→ Description of the task:
Using the listing, copy each whole line that features "memory".

→ Exercise materials:
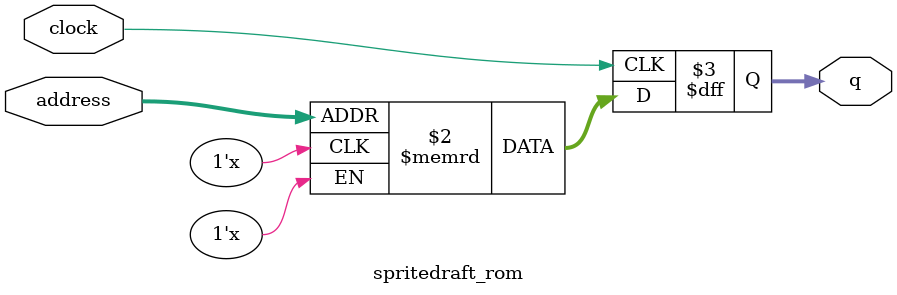
<source format=sv>
module spritedraft_rom (
	input logic clock,
	input logic [8:0] address,
	output logic [3:0] q
);

logic [3:0] memory [0:265] /* synthesis ram_init_file = "./spritedraft/spritedraft.mif" */;

always_ff @ (posedge clock) begin
	q <= memory[address];
end

endmodule

</source>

→ Solution to this problem:
logic [3:0] memory [0:265] /* synthesis ram_init_file = "./spritedraft/spritedraft.mif" */;
	q <= memory[address];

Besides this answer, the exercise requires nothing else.